It is 1 July 2012.
This project is the most complex and ambitious thing I have ever set out to do in my life… To see it actually slowly coming to fruition is very satisfying and rewarding.
Three weeks have passed since I first created my game project on 9 June. Reviewing my progress so far, I have:
– 35 unique working levels
– A cool level selection room with pathfinding
– An achievement room without achievements (yea, what is this supposed to mean?)
– A level editor, without save/load functions yet! (I did not plan on making this at first though)
– A really nice looking main menu
And gameplay wise, I have:
– A player, a player 2 that can grow, jump, walk and animate accordingly
– I have made Enemies in the game that kills players (this sentence sounds funny)
– And I have made Friends that make players grow (this sentence also sounds funny)
Only the enemies have graphics that I’m happy with….the rest still need to have their graphics and animations upgraded.
As for gameplay elements, so far I have already done the Doors, Spikes, Keys, Blocks and they all function well, except that there is a problem with the Block collision I cannot solve 😦
So on the whole, the game to me is already not as simple as how it started and has a bit of depth with elements such as the doors and keys. I’m quite satisfied with what I’ve done, but I am also somewhat bothered by level design… The main problem now would be that I need to redesign a few of my levels to make them better before I can continue working on level 40 and higher.
I don’t really have a gauge on my progress, but the game is probably somewhat 20% complete I guess seeing how much I still have left. While I could make a complete game in four or five months at this rate, the harsh reality is that I am going to have another school project to work on… Sigh.
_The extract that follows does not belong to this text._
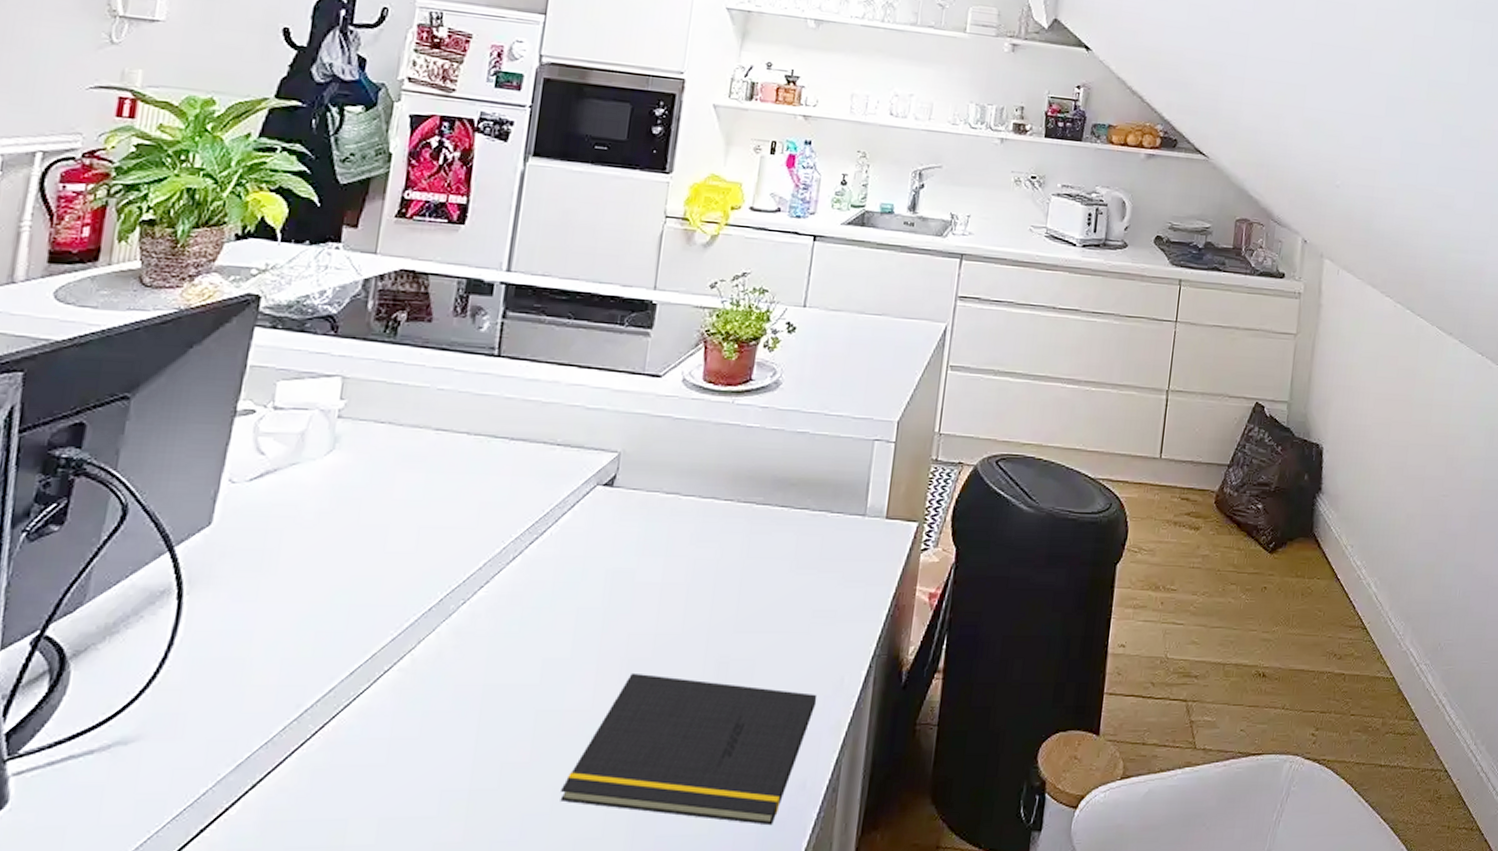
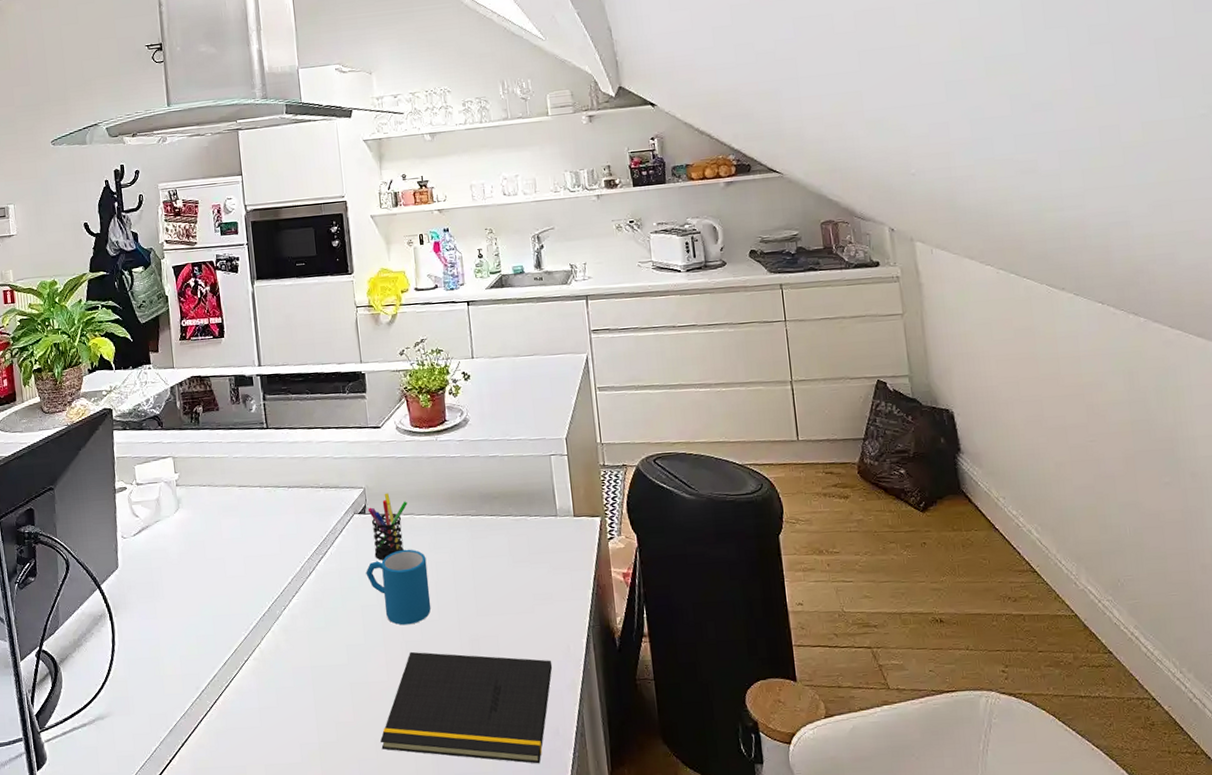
mug: none [594,538,684,638] -> present [366,549,431,625]
pen holder: none [612,462,675,550] -> present [367,493,407,561]

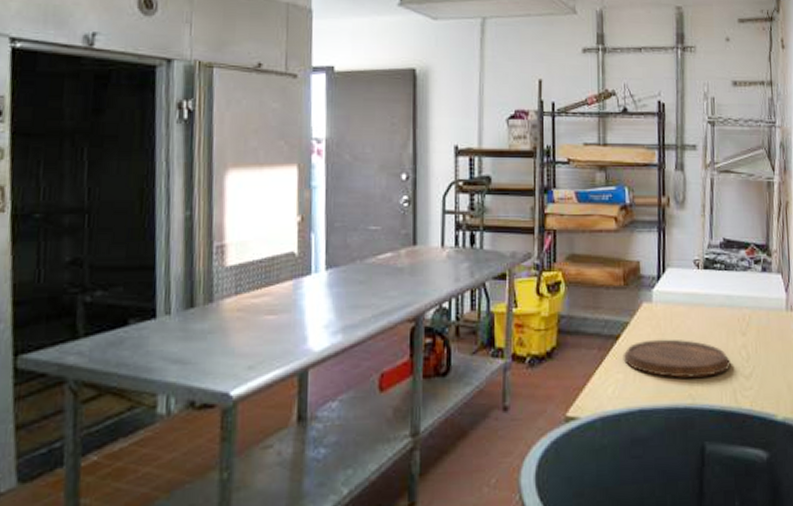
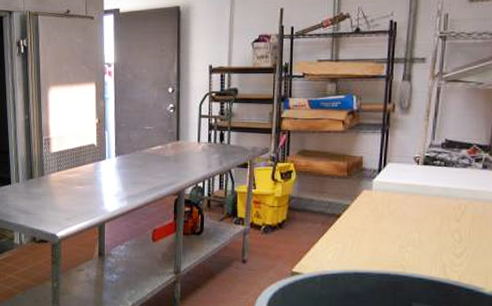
cutting board: present [623,339,731,379] -> none [342,219,442,253]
For milestone’s sake, I guess I should take some screenshots of my current game. Maybe when I do get it completed hopefully, I’ll look back and see how the game used to be. But first, what I have done today:
– Created Clouds for Main Menu
– Created awesome transition from Menu to Play
– Rearranged some levels
– Re-added the game logo to the main menu screen (but needs to change)
And now, the screenshots of what the game is like currently at the different states as well as what I have managed to accomplish so far :
I feel a certain emptiness knowing that I will not be able to see my game every day. I might be too exhausted after school to even open my project folder. It’s a huge risk putting my project on hold for a long time like that. My motivation is rather high now…and I know it will only drop with time.
At the end of these 3 months of school, I may not even have any motivation left. That’s what happens to me when I stop working on stuff for awhile – all my abandoned pictures and work were due to me not touching them for a period of time, and then I decided not to return to complete them any more. If I were to look through my Pictures folder, for every drawing I have completed, I’d see one drawing that I spent little to significant amount of time on, only to give up halfway through.
There’s worse. I might be too busy to even remember the project thereafter… I might even forget about ever dreaming about completing it and leave the project to rot. I don’t know what will happen and it scares me to think about all the possibilities.
I know for the first or second week I can probably still have time to come home and do something everyday, but I know thereafter I will be bringing home lots of “homework” to do. I will barely have time…and it feels like time is slowly passing by now. I’ve not told many people about this project, and well nobody asks anyway. Though it seems like a free-to-work-on project, I have a personal goal and deadline for my own game – to complete it before I graduate. It makes it worse to know that I have only one only final holiday after this, after which in October, I probably will be flying overseas for several months. When I come back, I will be dangerously close to graduating.
This project may be for fun, and indeed after three weeks, I discover it has been more than fun. I’ve learnt so much more than what I initially knew! Apart from fun…a percentage of why I want to make this game is for a reason I can’t really explain… This game…it’s just important that I complete it.
(After reading my own thoughts, I realise it may sound like I’m addicted to my own game, but no.)